We developed and validated a Health Regulatory Focus Scale (HRFS), which assesses tendencies to avoid negative health consequences (prevention focus) or achieve positive health outcomes (promotion focus).

Methods

Across four studies (and a scale development study in supplementary online materials), we established convergent, discriminant, and predictive validity for the HRFS. In studies examining predictive validity, main outcome measures were health behavior intentions, including intentions to reduce alcohol use, quit smoking, eat a healthy diet, exercise, be screened for cancer, and engage in general cancer preventive behaviors.

Results

The promotion and prevention sub-scales performed well in confirmatory factor analyses. Single-factor models had significantly poorer fit than models delineating promotion and prevention. The sub-scales were differentially (and only modestly) correlated with related constructs (anxiety, optimism, information avoidance, ambiguity/fatalism). Higher HRFS-Promotion focus generally corresponded with greater health behavior intentions.

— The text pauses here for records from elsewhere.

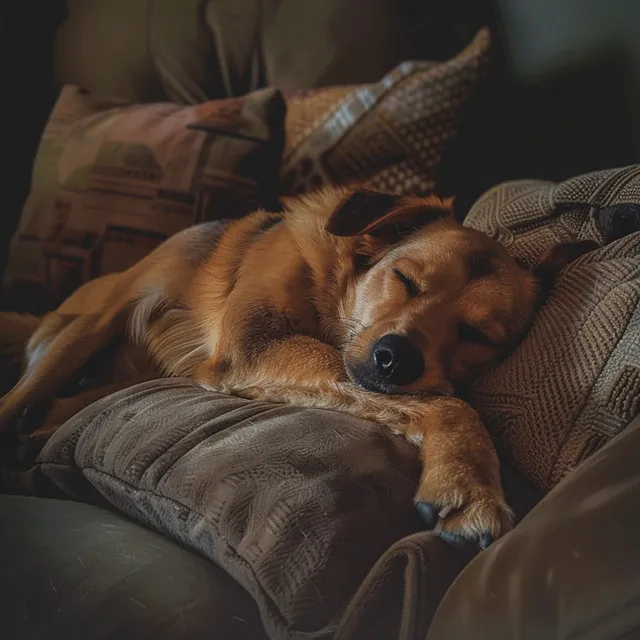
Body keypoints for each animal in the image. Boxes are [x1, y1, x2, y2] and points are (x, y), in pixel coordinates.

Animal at [0, 188, 596, 548]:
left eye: (477, 335)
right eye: (405, 279)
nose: (396, 357)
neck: (331, 290)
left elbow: (434, 398)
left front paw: (465, 477)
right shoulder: (256, 341)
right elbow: (452, 403)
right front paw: (472, 485)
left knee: (54, 407)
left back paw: (34, 440)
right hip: (83, 332)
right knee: (21, 399)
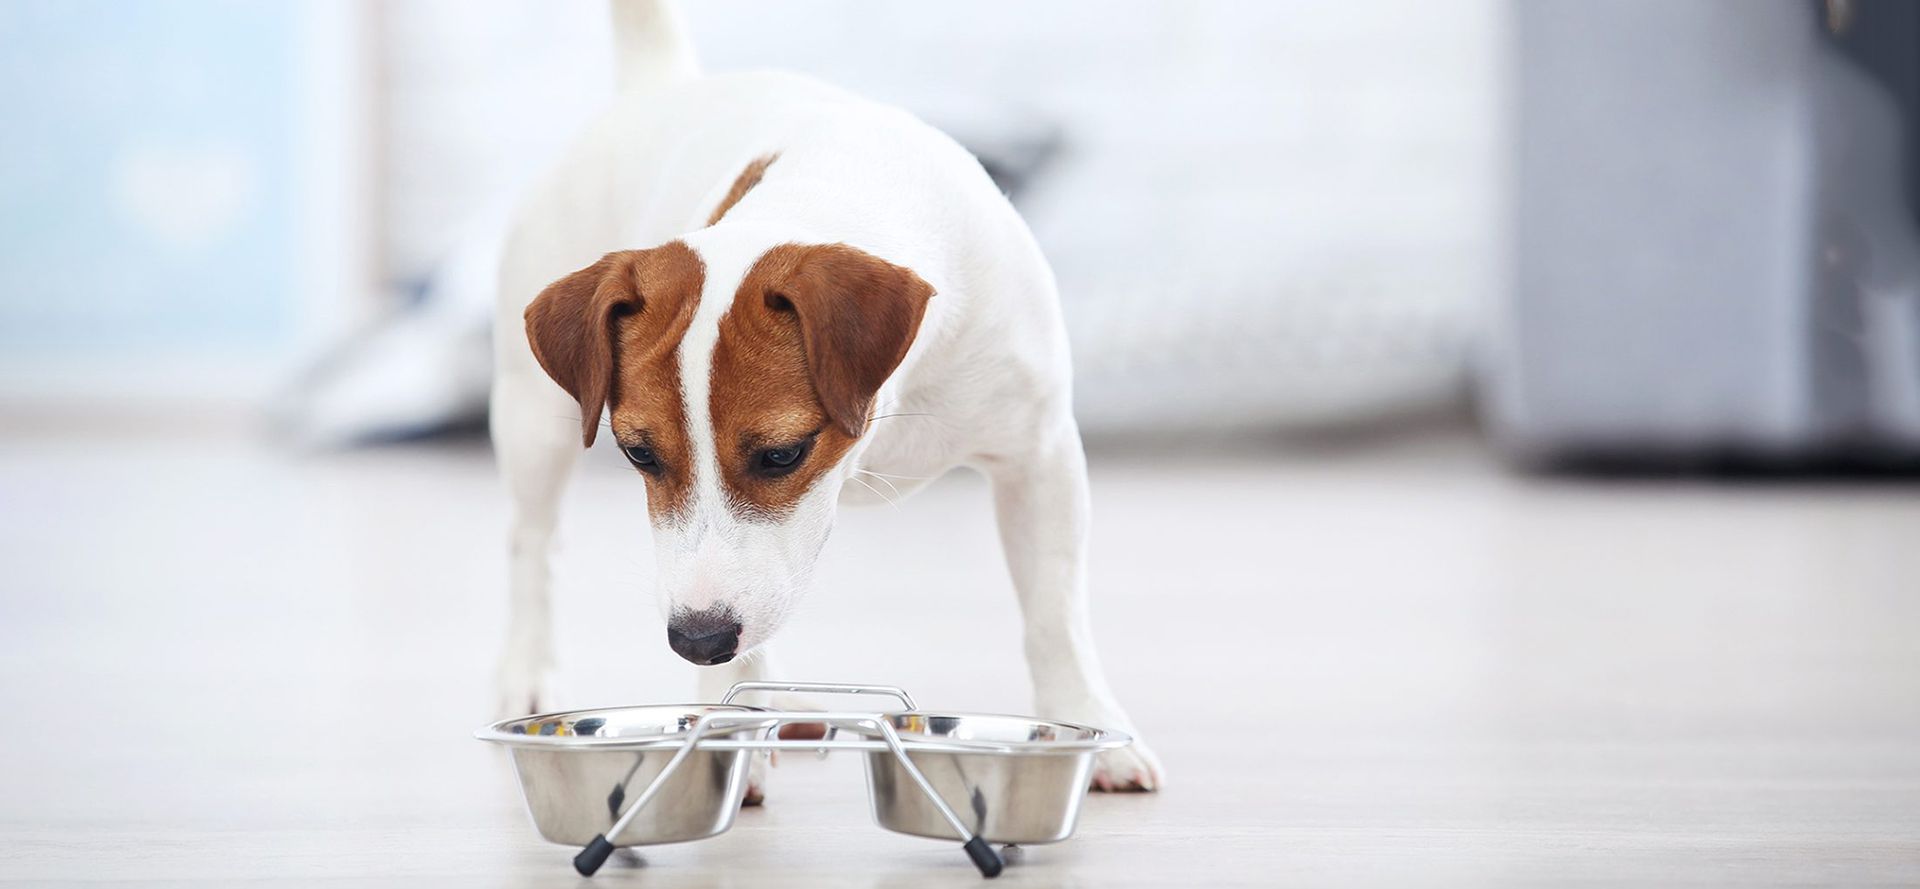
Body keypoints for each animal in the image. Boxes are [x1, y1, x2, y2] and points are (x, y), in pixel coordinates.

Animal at [487, 0, 1159, 794]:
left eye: (783, 453)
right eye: (638, 454)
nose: (697, 639)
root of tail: (657, 88)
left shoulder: (1040, 454)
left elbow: (1055, 611)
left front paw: (1091, 726)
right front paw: (723, 732)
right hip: (534, 423)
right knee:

Conversely, higher HRFS-Prevention focus corresponded with lower health behavior intentions. Associations were largely maintained even when controlling for established regulatory focus measures, supporting the assertion that the HRFS would predict unique variance in health behavior intentions.

Conclusion

The HRFS has the potential to improve the precision with which framed health messages change behavior, as it may assess a version of regulatory focus that is more ideally matched to rationale for tailoring interventions.